A comédia do aeroporto do Montijo

Já se percebeu como o PSD e o Governo estão a tentar cozinhar uma saída para o imbróglio que salve a face de Rui Rio e do seu programa eleitoral.

A polémica da construção do novo aeroporto do Montijo é um exemplo dos mecanismos da política em todo o seu esplendor.

Exactamente, há um ano e perante a inevitabilidade do parecer negativo dos autarcas da Moita e Seixal à construção do novo aeroporto do Montijo, o ministro das Infra-estruturas, Pedro Nuno Santos, ligava ao líder do PSD, Rui Rio, para lhe pedir ajuda para resolver a embrulhada. Tinha-se que alterar a lei que, feita pelo Governo de Sócrates, que dava poder de veto às autarquias para a construção de qualquer aeródromo ou aeroporto. 

Na altura, o PSD declarou-se indisponível porque isso seria alterar “uma lei, que deve ser geral e abstracta, para solucionar um problema concreto e avulso”.

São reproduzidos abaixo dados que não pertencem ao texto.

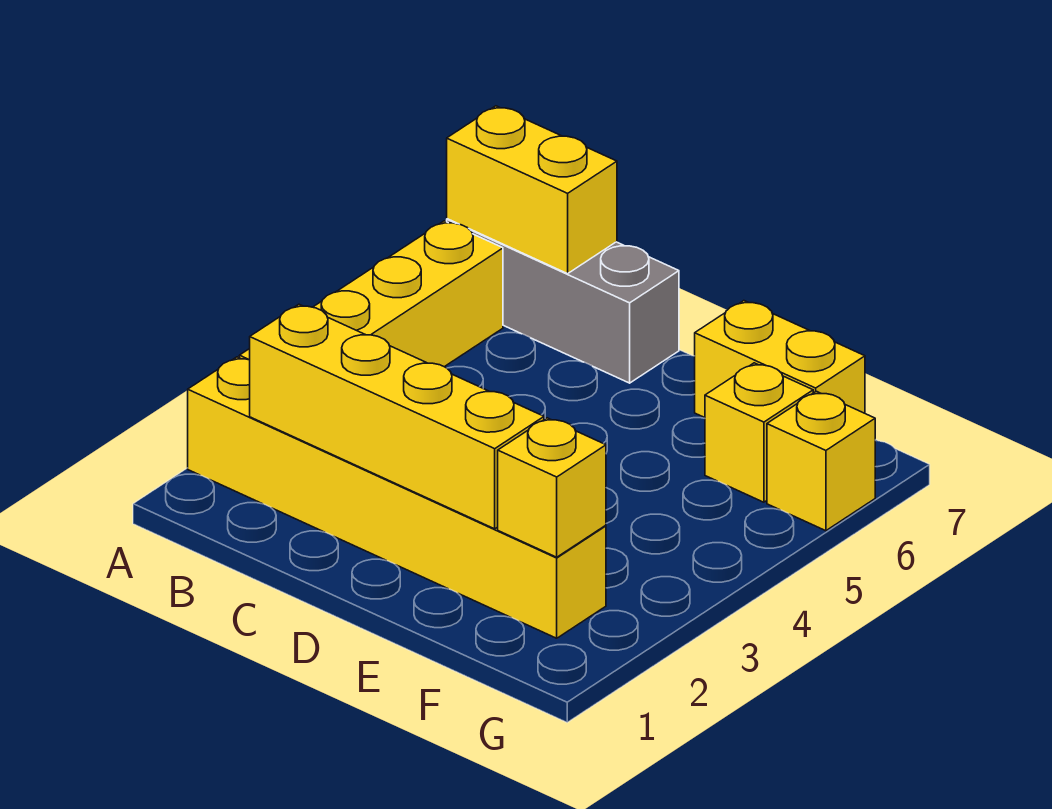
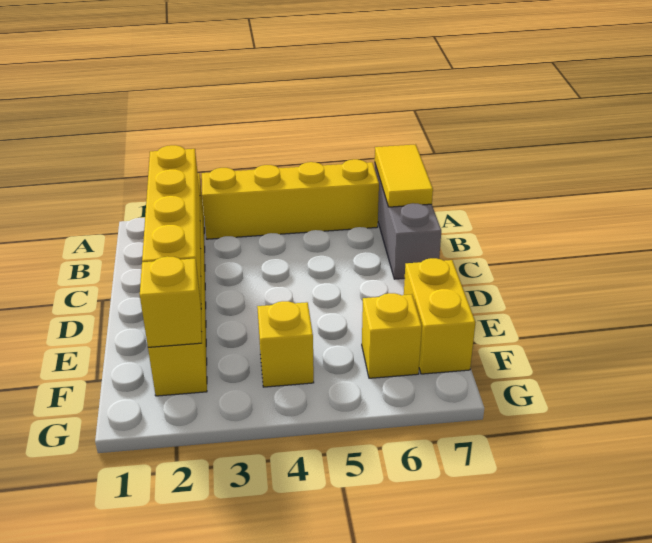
yellow 1x2 brick [447,106,617,274] -> yellow 1x2 tile [375,144,433,207]
yellow 1x1 brick [767,391,875,531] -> yellow 1x1 brick moved to [257,301,314,387]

Aliás, se atentarmos no programa eleitoral do PSD, este partido candidatou-se em 2019, defendendo “ser avisado a reapreciação da solução Alcochete, mesmo que tal obrigue a uma renegociação das condições contratuais da concessão”. Montijo nunca agradou à actual direcção dos sociais-democratas.

Já em Novembro do ano passado, durante a discussão do Orçamento do Estado, PSD foi um dos partidos que votou a favor de uma recomendação do PAN e de Os Verdes para que fosse estudada outra localização alternativa ao Montijo. Na verdade, apenas o PS votou contra o artigo que diz explicitamente: “Durante o ano de 2021, o Governo promove a realização de uma avaliação ambiental estratégica que afira as diversas opções de localização de respostas aeroportuárias”.

Esse assunto ficou a marinar até que no início deste mês, e após a Autoridade Nacional da Aviação Civil (ANAC) ter chumbado o pedido de apreciação prévia de viabilidade da construção do Aeroporto Complementar no Montijo, o ministro Pedro Nuno Santos lembrou-se de que, afinal, era uma boa ideia fazer o tal estudo de Avaliação Ambiental Estratégica (AAE), mas especificando três cenários. 

“O Governo compromete-se a respeitar a solução que vier a ser identificada na Avaliação Ambiental Estratégica”, garantia o ministério das Infra-estruturas, em comunicado, propondo que fossem avaliadas em concreto estas alternativas: Aeroporto Humberto Delgado como aeroporto principal e Montijo como complementar; Montijo a adquirir, progressivamente, o estatuto de aeroporto principal e o Aeroporto Humberto Delgado como complementar; e o Campo de Tiro de Alcochete. E, assim, o PSD já veio dar o seu OK à mudança da lei que dava poder aos autarcas e travou o Montijo no primeiro momento.

O chairman da ANA (detida pela francesa Vinci) já assumiu na semana passada, em entrevista ao PÚBLICO/Renascença, que é preferível a solução 2 e que até chegou a haver acordo entre o ministro antecessor de Pedro Nuno Santos, Pedro Marques, e o líder do PSD antecessor de Rio, Pedro Passos Coelho, para se mudar a lei que dá direito de veto aos autarcas. Já se percebeu que o caminho preferido era esse. Vamos ver o que diz a entidade que fará o tal estudo estratégico. Mas também já se percebeu como o PSD e o Governo estão a tentar cozinhar uma saída para o imbróglio que salve a face de Rui Rio e do seu programa eleitoral e permita fazer a alteração legislativa, abrindo caminho eventualmente, na mesma, para o Montijo. Como escreveu esta semana o vice-presidente, David Justino, aqui no PÚBLICO, “há uma diferença entre alterar um diploma para resolver um problema específico e fazê-lo para um novo quadro de competências partilhadas entre administração central e local em relação a projectos de interesse nacional”. Sim, tem toda a razão. Mas, no fundo, o que os portugueses querem saber é se, no final de contas, todos os caminhos vão ou não dar ao Montijo, localização que as populações locais tanto contestaram.